Hello, thanks for your suggestions @Catosine. Could you explain more about why it takes up a lot of memory? For example, in my case, some configs are as follows:

  • image size: 224*224
  • #nodes in one cell: 4
  • layers: 6 Only when I set the batch size equal to 2, then the code can run otherwise it will throw Out of Memory error. I think the model is not large, even small.

Similar condition.

image size is set to (224,224) in train_search.py, but it still returns 'out of memory' message immediately even when I set the layers to 4 and batch size to 1.

Runing Envs: Python 2.7, pytorch 0.3.1.post2, CUDA 9.0.
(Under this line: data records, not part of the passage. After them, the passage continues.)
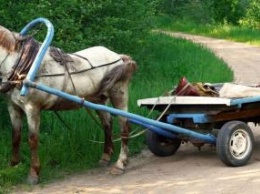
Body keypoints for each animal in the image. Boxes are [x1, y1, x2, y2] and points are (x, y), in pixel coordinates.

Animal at [0, 25, 138, 184]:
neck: (21, 66)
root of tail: (119, 57)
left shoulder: (32, 108)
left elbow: (32, 140)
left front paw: (33, 174)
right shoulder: (13, 107)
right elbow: (15, 136)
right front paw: (13, 166)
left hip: (118, 94)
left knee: (124, 127)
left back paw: (120, 164)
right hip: (98, 100)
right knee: (107, 124)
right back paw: (105, 156)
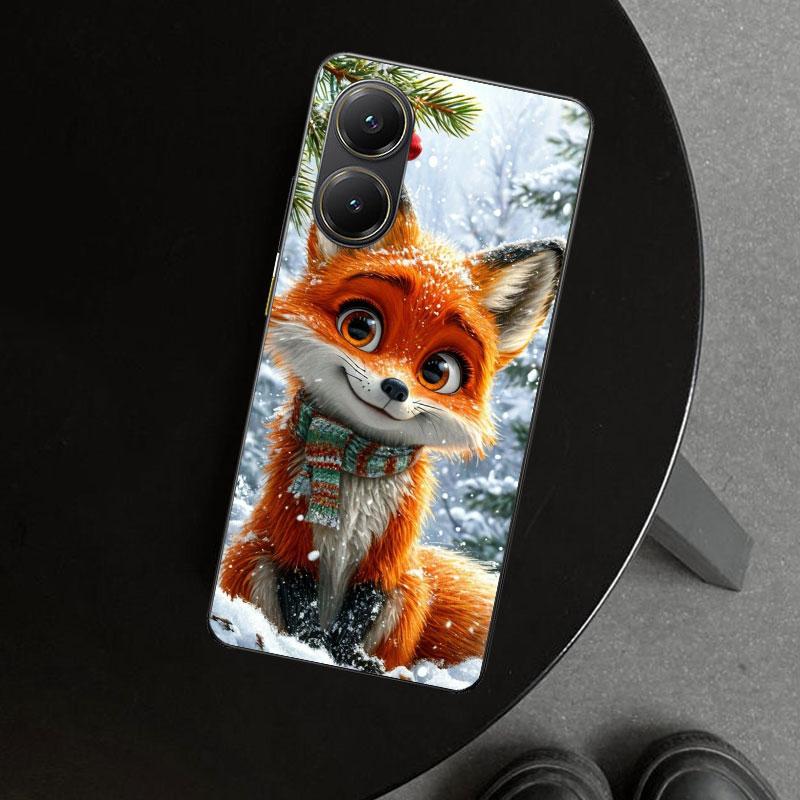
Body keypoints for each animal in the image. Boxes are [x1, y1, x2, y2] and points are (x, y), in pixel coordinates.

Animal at [219, 192, 564, 674]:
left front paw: (346, 659)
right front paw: (309, 648)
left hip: (409, 590)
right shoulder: (291, 536)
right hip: (253, 559)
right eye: (360, 327)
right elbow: (302, 605)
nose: (395, 388)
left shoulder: (386, 557)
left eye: (438, 371)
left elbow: (358, 614)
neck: (356, 463)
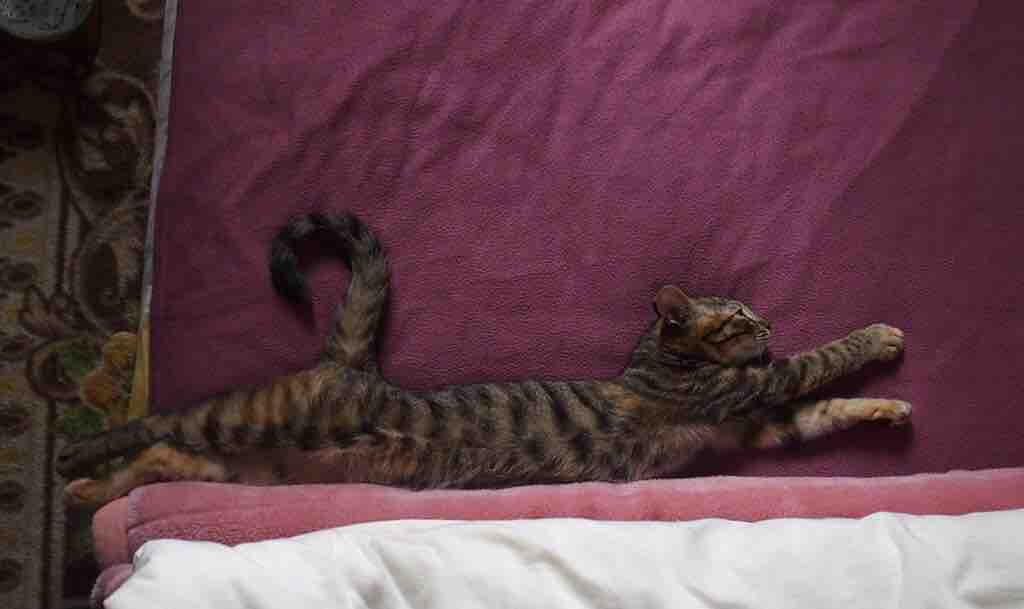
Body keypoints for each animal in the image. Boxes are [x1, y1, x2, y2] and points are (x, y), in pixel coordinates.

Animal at [58, 211, 910, 509]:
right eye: (736, 316)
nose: (767, 319)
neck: (651, 361)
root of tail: (351, 362)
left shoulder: (750, 424)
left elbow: (823, 412)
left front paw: (889, 404)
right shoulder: (746, 391)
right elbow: (824, 359)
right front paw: (880, 337)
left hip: (251, 467)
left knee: (164, 458)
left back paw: (84, 492)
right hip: (252, 417)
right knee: (160, 424)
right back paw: (76, 451)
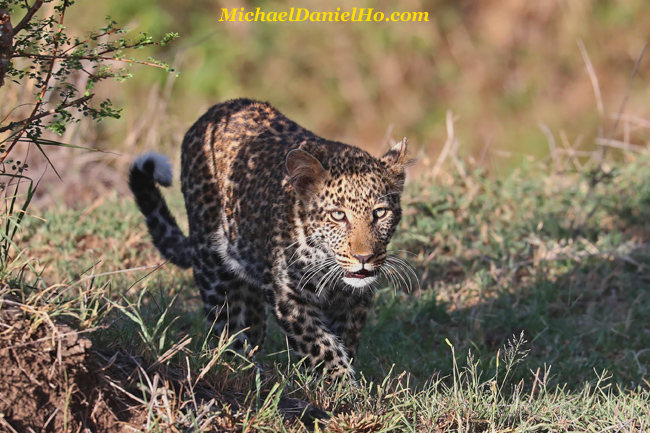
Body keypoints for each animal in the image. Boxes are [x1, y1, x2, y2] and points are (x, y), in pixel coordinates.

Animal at [128, 98, 408, 378]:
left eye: (380, 213)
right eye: (338, 215)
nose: (364, 257)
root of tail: (218, 109)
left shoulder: (354, 300)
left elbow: (344, 338)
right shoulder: (288, 293)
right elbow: (320, 345)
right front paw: (340, 383)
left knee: (250, 321)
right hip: (212, 264)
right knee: (223, 320)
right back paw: (236, 365)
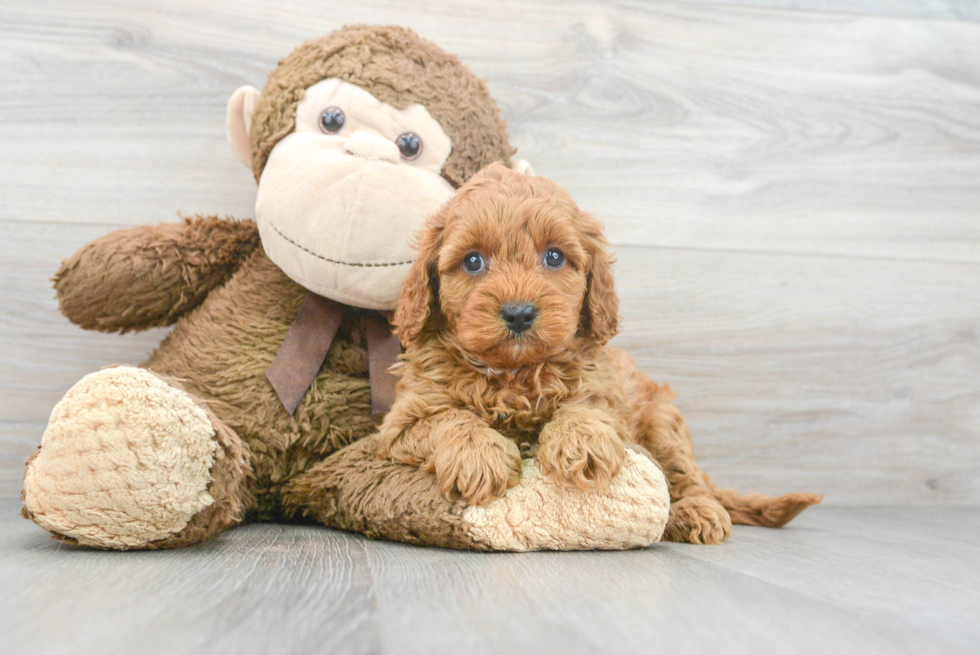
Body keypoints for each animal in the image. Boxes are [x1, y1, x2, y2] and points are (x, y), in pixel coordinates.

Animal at [378, 165, 824, 548]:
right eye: (473, 261)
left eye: (554, 257)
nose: (519, 313)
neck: (515, 373)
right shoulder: (402, 422)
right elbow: (449, 419)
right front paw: (479, 457)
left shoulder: (605, 391)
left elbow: (587, 408)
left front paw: (581, 443)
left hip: (664, 425)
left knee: (687, 475)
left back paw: (696, 512)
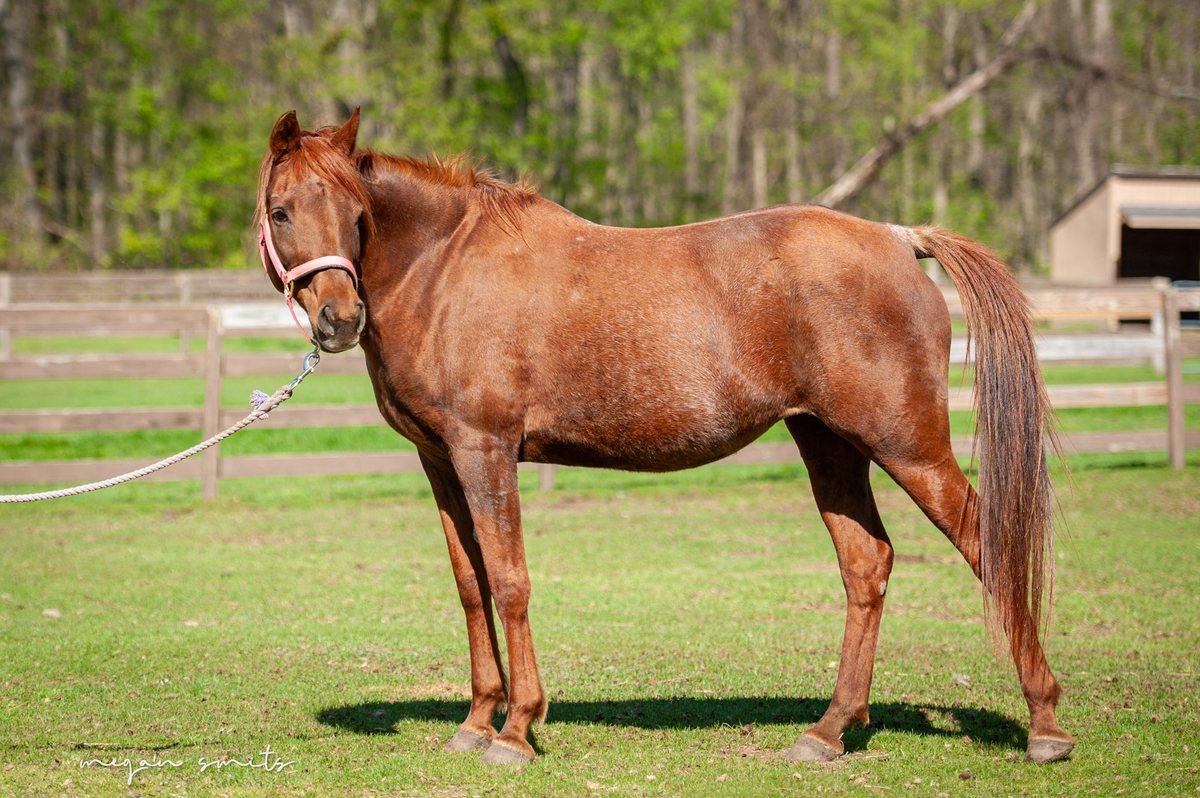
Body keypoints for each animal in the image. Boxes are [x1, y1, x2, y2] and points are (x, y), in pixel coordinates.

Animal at [256, 108, 1075, 766]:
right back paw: (827, 732)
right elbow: (471, 584)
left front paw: (516, 732)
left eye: (354, 211)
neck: (444, 266)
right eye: (282, 210)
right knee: (866, 565)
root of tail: (899, 241)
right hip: (827, 443)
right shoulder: (440, 460)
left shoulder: (485, 450)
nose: (339, 320)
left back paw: (1045, 725)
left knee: (987, 544)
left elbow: (512, 581)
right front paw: (476, 721)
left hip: (907, 447)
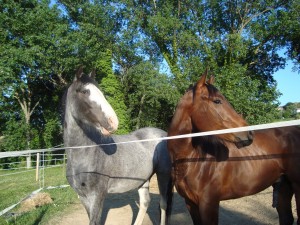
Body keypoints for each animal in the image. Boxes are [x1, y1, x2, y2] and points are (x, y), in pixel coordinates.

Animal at [63, 67, 172, 225]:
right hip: (143, 179)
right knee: (145, 202)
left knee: (163, 204)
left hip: (163, 174)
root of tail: (163, 134)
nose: (113, 121)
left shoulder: (97, 196)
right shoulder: (83, 197)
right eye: (84, 91)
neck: (85, 153)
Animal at [166, 71, 300, 224]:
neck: (194, 159)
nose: (249, 134)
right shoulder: (190, 203)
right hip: (284, 186)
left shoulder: (209, 204)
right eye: (217, 101)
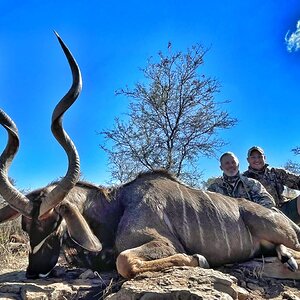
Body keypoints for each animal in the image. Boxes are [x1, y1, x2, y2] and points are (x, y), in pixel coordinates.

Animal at [0, 34, 300, 280]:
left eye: (54, 225)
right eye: (25, 226)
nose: (34, 271)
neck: (116, 205)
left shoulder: (160, 243)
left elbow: (124, 261)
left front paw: (200, 258)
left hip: (283, 232)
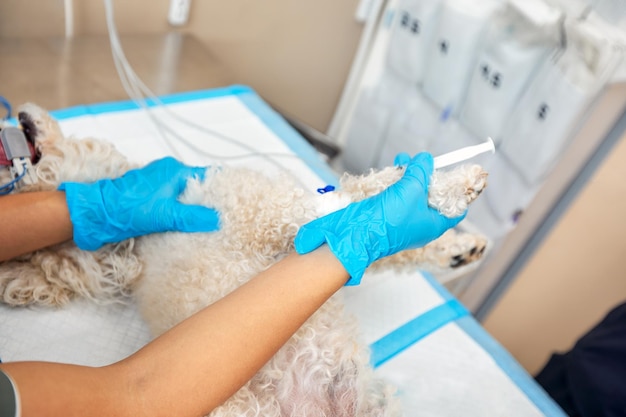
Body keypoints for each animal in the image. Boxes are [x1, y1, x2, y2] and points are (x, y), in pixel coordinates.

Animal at [0, 102, 488, 414]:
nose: (19, 109)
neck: (137, 241)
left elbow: (382, 239)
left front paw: (458, 247)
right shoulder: (275, 217)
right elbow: (363, 200)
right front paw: (446, 188)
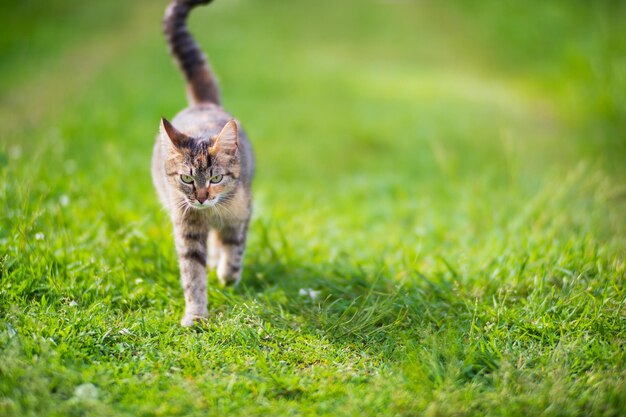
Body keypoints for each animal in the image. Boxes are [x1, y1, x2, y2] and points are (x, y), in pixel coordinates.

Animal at [150, 0, 252, 324]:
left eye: (216, 178)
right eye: (187, 178)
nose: (202, 197)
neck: (211, 214)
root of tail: (202, 104)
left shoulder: (241, 214)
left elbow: (234, 250)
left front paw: (227, 275)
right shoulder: (187, 227)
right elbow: (192, 272)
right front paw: (195, 315)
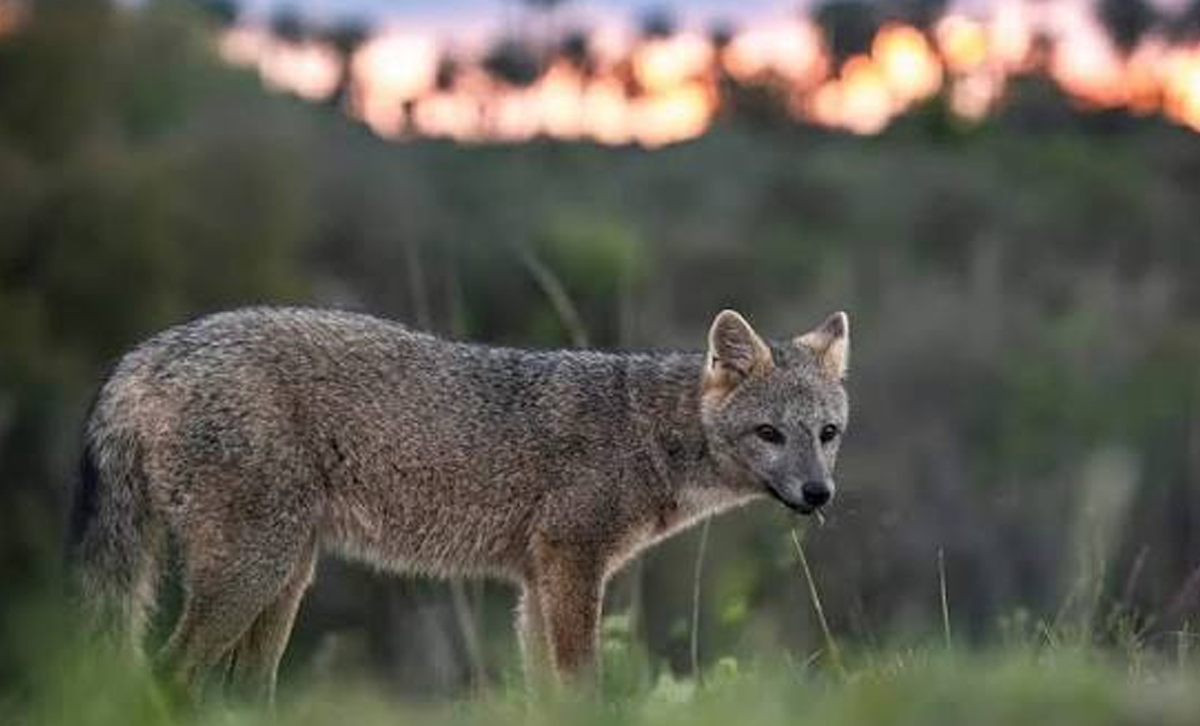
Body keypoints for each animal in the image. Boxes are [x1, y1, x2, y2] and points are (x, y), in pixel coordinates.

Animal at [68, 305, 850, 703]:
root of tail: (145, 353)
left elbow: (547, 694)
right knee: (167, 673)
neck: (645, 431)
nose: (819, 494)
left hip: (284, 580)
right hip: (253, 573)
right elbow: (583, 686)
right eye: (770, 434)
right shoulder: (572, 565)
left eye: (827, 435)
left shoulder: (536, 583)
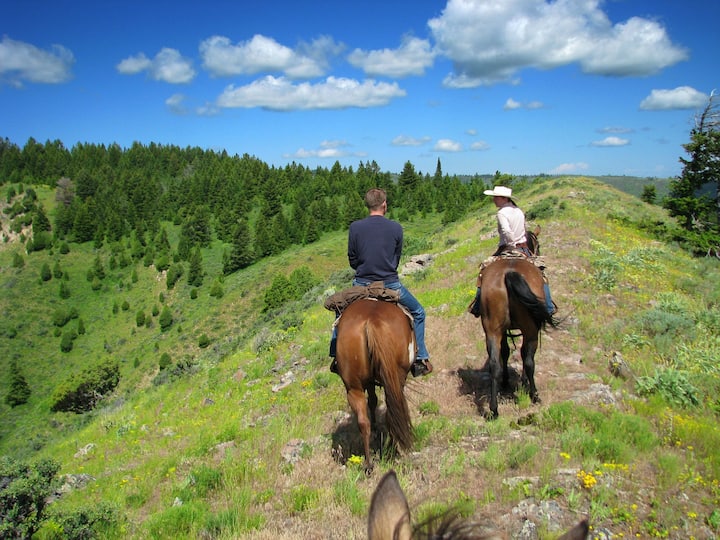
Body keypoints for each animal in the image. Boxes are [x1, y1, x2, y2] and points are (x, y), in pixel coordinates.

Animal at [335, 299, 415, 474]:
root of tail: (372, 322)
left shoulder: (370, 382)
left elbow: (372, 401)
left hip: (354, 388)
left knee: (363, 422)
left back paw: (368, 464)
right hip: (397, 378)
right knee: (392, 412)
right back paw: (393, 449)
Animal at [479, 253, 558, 419]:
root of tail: (509, 273)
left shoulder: (502, 331)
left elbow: (505, 352)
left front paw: (506, 381)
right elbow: (523, 354)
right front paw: (524, 382)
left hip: (492, 330)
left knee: (494, 364)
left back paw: (494, 409)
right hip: (531, 330)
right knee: (529, 361)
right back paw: (534, 395)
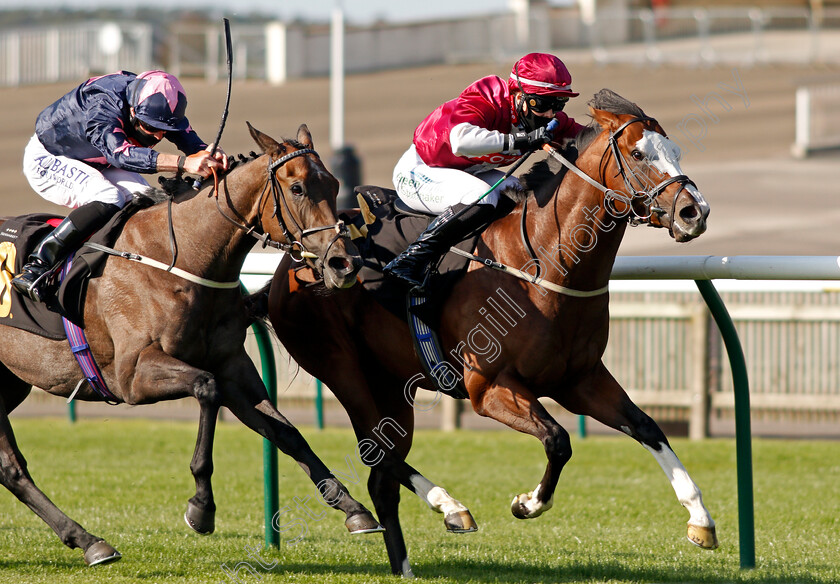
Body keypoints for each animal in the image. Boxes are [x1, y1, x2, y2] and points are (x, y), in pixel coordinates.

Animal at [0, 123, 378, 564]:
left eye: (334, 184)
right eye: (297, 187)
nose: (344, 265)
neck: (179, 257)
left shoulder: (234, 368)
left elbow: (287, 433)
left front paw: (354, 509)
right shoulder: (132, 377)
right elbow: (205, 389)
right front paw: (201, 507)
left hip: (9, 383)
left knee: (10, 469)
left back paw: (89, 540)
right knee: (13, 467)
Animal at [260, 90, 716, 576]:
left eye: (676, 151)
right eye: (638, 154)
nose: (695, 212)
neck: (542, 263)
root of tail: (292, 263)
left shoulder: (581, 380)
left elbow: (648, 427)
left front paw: (700, 520)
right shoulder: (489, 389)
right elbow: (558, 440)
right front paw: (527, 503)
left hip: (391, 385)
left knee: (382, 473)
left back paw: (419, 548)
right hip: (344, 371)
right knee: (375, 454)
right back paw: (442, 514)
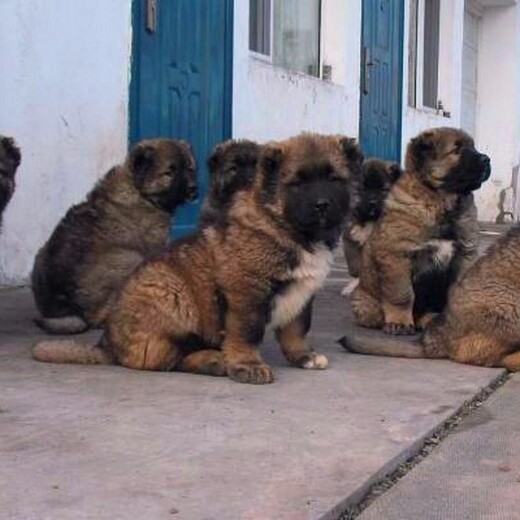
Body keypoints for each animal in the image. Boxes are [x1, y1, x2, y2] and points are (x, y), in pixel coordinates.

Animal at [31, 138, 197, 334]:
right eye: (169, 173)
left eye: (190, 169)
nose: (193, 189)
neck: (138, 189)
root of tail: (69, 307)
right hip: (129, 258)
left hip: (41, 253)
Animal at [342, 156, 402, 294]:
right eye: (363, 188)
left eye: (382, 189)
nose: (372, 203)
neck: (372, 220)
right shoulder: (351, 238)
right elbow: (355, 266)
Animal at [352, 128, 490, 336]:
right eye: (456, 150)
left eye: (473, 147)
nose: (487, 159)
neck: (442, 201)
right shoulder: (397, 255)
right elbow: (402, 294)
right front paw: (399, 322)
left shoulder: (464, 255)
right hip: (364, 301)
PS. I am using a single 2080Ti with memory of few above 11GB

Hello @rrryan2016,

Thank you for your question. As for my case, I was using one V100 with 32G RAM. Unfortunately, DARTS is very space-consuming when searching for architectures. So you may like to try with the smaller batch size and block structure. Or even reduce some of the layer options, because, in the searching phase, the model is K times larger than the final model (for K stands for the number of operations for each layer).

Good luck and have fun:)

PF

Catosine avatar Jan 18 '21 04:01 Catosine

Or even reduce some of the layer options, because, in the searching phase, the model is K times larger than the final model (for K stands for the number of operations for each layer).

Thx for your kind reply. Really helpful.

rrryan2016 avatar Jan 18 '21 04:01 rrryan2016